**SUPPLIED RECORDS**
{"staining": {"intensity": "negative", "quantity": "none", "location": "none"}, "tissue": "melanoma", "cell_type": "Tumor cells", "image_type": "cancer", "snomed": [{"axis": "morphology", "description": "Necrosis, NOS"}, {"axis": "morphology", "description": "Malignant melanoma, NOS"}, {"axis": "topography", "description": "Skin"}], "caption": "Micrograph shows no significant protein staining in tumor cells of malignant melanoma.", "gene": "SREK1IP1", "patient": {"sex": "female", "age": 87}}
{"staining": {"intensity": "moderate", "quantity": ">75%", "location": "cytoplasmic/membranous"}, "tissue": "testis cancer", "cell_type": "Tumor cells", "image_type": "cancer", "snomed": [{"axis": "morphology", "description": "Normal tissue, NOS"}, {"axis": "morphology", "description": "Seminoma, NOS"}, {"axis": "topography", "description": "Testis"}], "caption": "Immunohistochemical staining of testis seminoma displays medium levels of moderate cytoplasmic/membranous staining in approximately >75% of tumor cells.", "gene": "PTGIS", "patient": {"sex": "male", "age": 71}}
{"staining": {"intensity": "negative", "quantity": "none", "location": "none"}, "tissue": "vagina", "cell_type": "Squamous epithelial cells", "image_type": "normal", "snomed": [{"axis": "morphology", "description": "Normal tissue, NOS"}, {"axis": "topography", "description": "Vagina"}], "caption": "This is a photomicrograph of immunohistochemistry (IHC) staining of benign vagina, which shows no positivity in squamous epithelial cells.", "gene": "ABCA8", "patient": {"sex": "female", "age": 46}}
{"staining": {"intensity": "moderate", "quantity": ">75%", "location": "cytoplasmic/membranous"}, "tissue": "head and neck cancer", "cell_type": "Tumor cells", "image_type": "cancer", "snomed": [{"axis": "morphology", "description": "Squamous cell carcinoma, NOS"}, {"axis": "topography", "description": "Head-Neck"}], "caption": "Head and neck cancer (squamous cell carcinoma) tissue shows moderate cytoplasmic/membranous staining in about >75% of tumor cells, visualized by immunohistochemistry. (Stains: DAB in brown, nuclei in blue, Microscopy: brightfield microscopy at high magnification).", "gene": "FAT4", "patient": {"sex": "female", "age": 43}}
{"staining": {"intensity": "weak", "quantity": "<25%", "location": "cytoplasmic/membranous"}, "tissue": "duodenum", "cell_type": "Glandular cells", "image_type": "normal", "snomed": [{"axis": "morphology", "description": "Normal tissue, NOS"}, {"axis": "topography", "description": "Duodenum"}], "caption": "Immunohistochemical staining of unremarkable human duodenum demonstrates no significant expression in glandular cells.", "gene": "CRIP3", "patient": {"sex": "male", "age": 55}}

**ASSIGNED TASK**
Taking the lines above, repeat exactly those from the line that contains "staining of testis" through the line that contains "is a photomicrograph", and both of those lines as well. Include nothing else.

**SOLUTION**
{"staining": {"intensity": "moderate", "quantity": ">75%", "location": "cytoplasmic/membranous"}, "tissue": "testis cancer", "cell_type": "Tumor cells", "image_type": "cancer", "snomed": [{"axis": "morphology", "description": "Normal tissue, NOS"}, {"axis": "morphology", "description": "Seminoma, NOS"}, {"axis": "topography", "description": "Testis"}], "caption": "Immunohistochemical staining of testis seminoma displays medium levels of moderate cytoplasmic/membranous staining in approximately >75% of tumor cells.", "gene": "PTGIS", "patient": {"sex": "male", "age": 71}}
{"staining": {"intensity": "negative", "quantity": "none", "location": "none"}, "tissue": "vagina", "cell_type": "Squamous epithelial cells", "image_type": "normal", "snomed": [{"axis": "morphology", "description": "Normal tissue, NOS"}, {"axis": "topography", "description": "Vagina"}], "caption": "This is a photomicrograph of immunohistochemistry (IHC) staining of benign vagina, which shows no positivity in squamous epithelial cells.", "gene": "ABCA8", "patient": {"sex": "female", "age": 46}}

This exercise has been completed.